18 Mart 1920 Meclis-i Mebusan, işgal devletlerinin baskısı ile, padişah
tarafından fesih edildi(süresiz kapatıldı) 23 Nisan 1920 Mustafa Kemal, ulusal
Kurtuluş savaşının sürdürülmesi için, Meclis-i Mebusan'ın Ankara'ya gelecek
Vekilleri ve Bölgelerden gelen temsilciler ile Türkiye Büyük Millet Meclisi’ni(TBMM)
Açmıştır. 11 Mayıs 1920 Mustafa Kemal, İstanbul Hükümetince idam cezasına
çarptırılmıştır. 24 Mayıs 1920 Mustafa Kemal'in idam fermanını Padişah
onaylamıştır. 10 Ağustos 1920 Osmanlı İmparatorluğu ile İtilaf Devletleri Sevr
Antlaşması imzalanmıştır. 9-11 Ocak 1921 Birinci İnönü Savaşı kazanılıyor. 20
Ocak 1921 TBMM ilk Anayasayı (Teşkilat-ı Esasiye) kabul ediyor.

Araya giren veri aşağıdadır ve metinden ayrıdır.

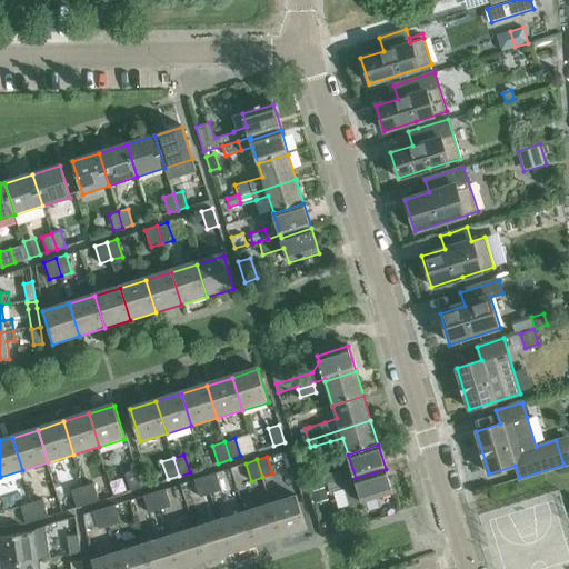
[(131,491),(142,487),(137,469),(125,473),(131,491)]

26-31 Mart 1921 İkinci İnönü Savaşı kazanılıyor. 10 Mayıs 1921 TBMM'de ilk grup
kuruluyor (Anadolu ve Rumeli Müdafa-ı Hukuk Cemiyeti) ve Mustafa Kemal, Grup
Başkan Başkan Vekili seçiliyor. 5 Ağustos 1921 Mustafa Kemal, TBMM'nin
ordularına Başkomutan seçiliyor. 22 Ağustos-13 Eylül 1921. Mustafa Kemal'in ilk
Başkomutanlık Savaşı (Sakarya Savaşı) 19 Eylül 1921 Mustafa Kemal'e TBMM
tarafından Mareşallik Rütbesi ve Gazilik Unvanın verilmesi. 26 Ağustos 1922
Gazi Mustafa Kemal, KOCATEPE'den Ordulara Büyük Taarruz emrini vermesi. 30
Ağustos 1922 Gazi Mustafa Kemal, Dumlupınar'da, Başkomutanlık Meydan savaşını
kazanıyor. 1 Eylül 1922 Gazi Mustafa Kemal, Ordulara, "İlk hedefiniz
Akdenizdir, ileri!.." komutunu veriyor. 11 Ekim 1922 Yunan Ordusu
yenilince, İtilaf Devletleri ile Mudanya Ateşkes Antlaşması imzalanıyor. 17
Kasım 1922 Padişah Vahdettin, bir İngiliz gemisi ile İstanbul'dan kaçıyor. 24
Temmuz 1923 LOZAN ANTLAŞMASI imzalanıyor. 29 Ekim 1923 TBMM, Cumhuriyeti ilan
ediyor. Ve yıllarca mücadeleden sonra TBMM, birçok başarısız denemeden sonra
1945'li yıllar ile birlikte çok partili Demokratik Sisteme geçerek, ülkeye bu
gün yine BOL GELEN, Demokrasiyi getirdiler! Ama siz, yine bu demokrasi
elbisesini 16.Nisan'da daralttınız!.. Tarih önünde çoluğunuza, çocuğunuza; torununuza
torbanıza bu hesabını nasıl verecek siniz? Hiç düşündünüz mü?